Dans « Ok Coach ! », Alice, ce qu’elle aimerait partager avec les autres européens c’est l’obligation de l’égalité des salaires femmes-hommes. Un vrai sujet !

Cette égalité salariale femmes-hommes, une obligation dans l’UE ?

« A travail égal, salaire égal ». Ce principe d’égalité des salaires entre femmes et hommes figure depuis 1957 dans le traité de Rome, texte fondateur du projet européen. Mais si l’Union européenne (UE) a été précurseur pour accorder la parité salariale en droit, les écarts de salaires persistent dans les faits entre les sexes.
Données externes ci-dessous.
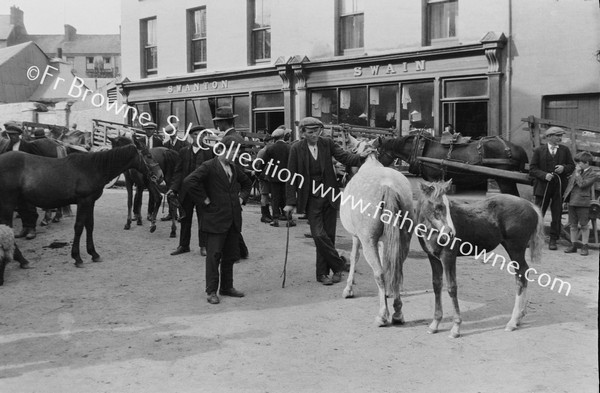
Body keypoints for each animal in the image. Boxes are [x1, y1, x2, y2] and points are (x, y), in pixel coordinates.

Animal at [0, 142, 164, 284]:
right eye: (149, 155)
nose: (160, 175)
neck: (93, 168)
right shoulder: (83, 201)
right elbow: (79, 227)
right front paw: (77, 258)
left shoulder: (90, 202)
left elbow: (89, 226)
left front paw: (94, 254)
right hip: (7, 204)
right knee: (8, 230)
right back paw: (22, 260)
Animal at [340, 145, 414, 326]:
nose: (343, 176)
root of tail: (388, 186)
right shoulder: (383, 241)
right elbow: (386, 261)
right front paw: (388, 292)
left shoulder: (357, 237)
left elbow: (354, 257)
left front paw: (348, 289)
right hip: (404, 239)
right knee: (397, 267)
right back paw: (397, 313)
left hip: (368, 241)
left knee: (378, 273)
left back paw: (383, 315)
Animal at [414, 181, 548, 336]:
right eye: (437, 206)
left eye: (448, 205)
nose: (451, 233)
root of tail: (531, 205)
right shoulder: (433, 258)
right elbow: (436, 286)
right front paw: (435, 323)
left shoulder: (448, 257)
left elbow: (452, 288)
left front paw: (456, 327)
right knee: (522, 273)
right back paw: (519, 317)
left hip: (515, 249)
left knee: (521, 274)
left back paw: (513, 321)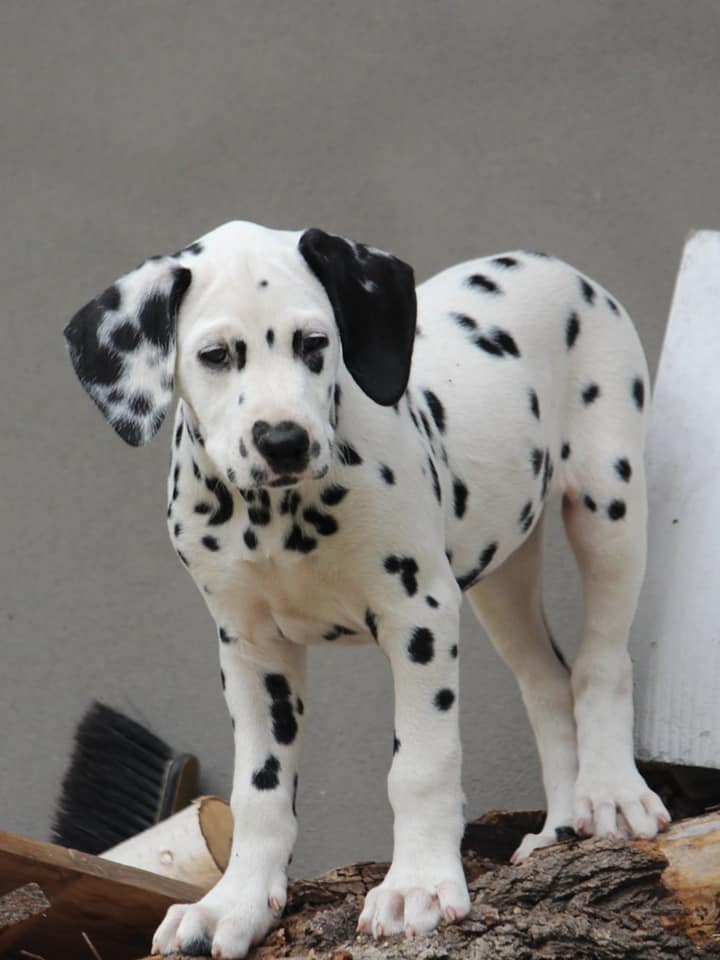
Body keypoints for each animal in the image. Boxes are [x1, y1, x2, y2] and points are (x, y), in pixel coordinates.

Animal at [64, 221, 668, 960]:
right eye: (215, 355)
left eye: (314, 343)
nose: (284, 440)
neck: (278, 514)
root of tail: (547, 262)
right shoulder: (249, 648)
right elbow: (259, 792)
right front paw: (232, 905)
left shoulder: (419, 616)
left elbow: (421, 765)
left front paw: (417, 887)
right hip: (502, 575)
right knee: (547, 684)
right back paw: (558, 831)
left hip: (609, 503)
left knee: (600, 663)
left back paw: (610, 796)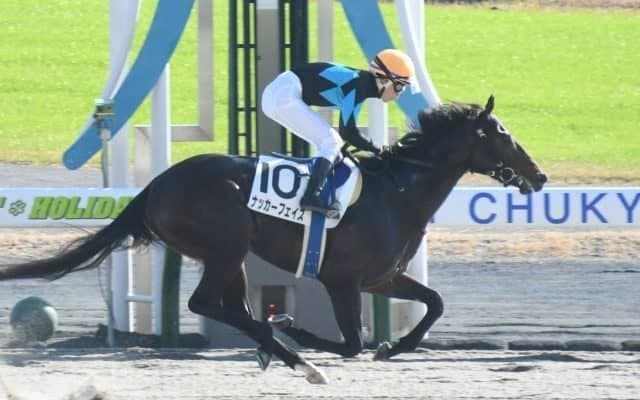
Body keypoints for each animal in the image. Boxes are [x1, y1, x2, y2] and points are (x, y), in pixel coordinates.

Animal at [0, 96, 547, 384]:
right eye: (501, 133)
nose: (539, 176)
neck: (398, 192)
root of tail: (156, 185)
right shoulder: (342, 280)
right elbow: (351, 342)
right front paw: (304, 331)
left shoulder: (382, 278)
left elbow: (433, 303)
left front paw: (394, 347)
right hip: (227, 245)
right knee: (208, 304)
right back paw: (295, 353)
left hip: (233, 254)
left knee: (232, 306)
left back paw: (279, 349)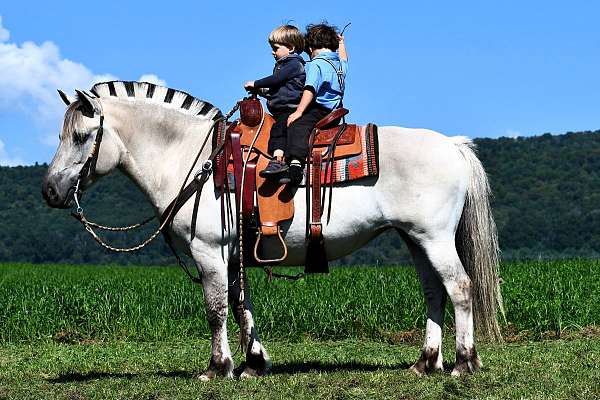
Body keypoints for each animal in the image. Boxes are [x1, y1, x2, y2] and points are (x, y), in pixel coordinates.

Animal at [43, 80, 502, 378]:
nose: (50, 191)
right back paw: (425, 362)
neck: (192, 158)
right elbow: (240, 304)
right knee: (434, 291)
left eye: (81, 136)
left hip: (435, 238)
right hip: (415, 239)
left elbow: (216, 308)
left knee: (460, 288)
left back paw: (463, 362)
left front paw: (218, 368)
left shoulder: (209, 251)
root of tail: (453, 145)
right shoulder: (232, 254)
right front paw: (254, 362)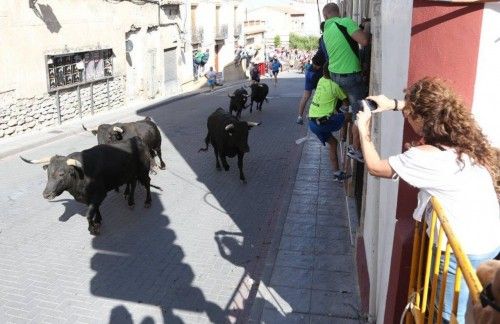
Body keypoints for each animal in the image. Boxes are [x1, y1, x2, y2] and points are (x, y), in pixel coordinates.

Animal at [20, 137, 152, 235]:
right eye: (47, 173)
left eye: (61, 174)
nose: (46, 194)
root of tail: (137, 140)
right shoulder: (89, 197)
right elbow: (95, 209)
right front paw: (98, 221)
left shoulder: (99, 194)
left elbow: (89, 214)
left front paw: (93, 228)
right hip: (131, 173)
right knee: (133, 183)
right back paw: (130, 201)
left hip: (143, 171)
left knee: (147, 183)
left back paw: (147, 202)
« Au sein de l’Union européenne, les femmes gagnent en moyenne 16 % de moins que les hommes », fait remarquer Véra Jourova, commissaire européenne pour la justice, les consommateurs et l’égalité entre les sexes, dans un rapport daté de 2018. A ce rythme, il faudrait attendre 2084 pour voir les européennes gagner autant que les hommes. De quoi perdre patience !

Pour accélérer le mouvement, un seul pays au monde a rendu obligatoire la parité des salaires, et il n’est pas membre de l’Union européenne. En Islande, depuis le 1er janvier 2018, les entreprises et les agences gouvernementales qui emploient au minimum 25 salariés doivent prouver qu’un homme et une femme gagnent autant au même poste et à performances égales. Les employeurs se voient alors délivrer un certificat valable trois ans. S’ils ne respectent pas ce principe, ils sont sanctionnés financièrement.

Vers plus de transparence

Au sein de l’UE, une telle obligation n’est pas à l’ordre du jour. La Commission européenne, présidée par Jean-Claude Juncker, a bien fait de la parité un engagement stratégique de son mandat, et adopté en 2017 un plan d’action visant à s’attaquer aux inégalités salariales. Mais l’institution dispose de peu de marge de manœuvre pour contraindre des Etats divisés sur le sujet à faire respecter ce principe, car ceux-ci restent souverains en matière sociale. Donc incitation à l’égalité oui, mais obligation c’est selon chacun.

Des mesures visant à plus de transparence salariale tendent néanmoins à s’imposer dans plusieurs pays de l’UE. Comme en Allemagne, où les députés ont adopté en 2017 une loi obligeant les grandes entreprises à rendre public leurs écarts de salaires. Une employée allemande dans une entreprise de plus de 200 salariés peut désormais demander le niveau de salaire de ses collègues masculins occupant les mêmes fonctions, et, ce faisant, renégocier le sien.

Des mesures similaires ont été mises en place au Danemark et au Royaume-Uni. La France leur emboîte le pas : à compter du 1er mars 2019, les entreprises de plus 1000 salariés devront publier leurs rémunérations en prenant en compte cinq critères : suppression des écarts de salaire, égale probabilité d’avoir une augmentation, mêmes chances d’obtenir une promotion, rattrapage salarial pour les salariées de retour de congé maternité, part de femmes parmi les plus hautes rémunérations. Si les résultats ne sont pas concluants, les entreprises auront trois ans pour se mettre en conformité, sous peine d’être sanctionnées jusqu’à 1% de la masse salariale c’est à dire 1 % des salaires bruts de l’entreprise.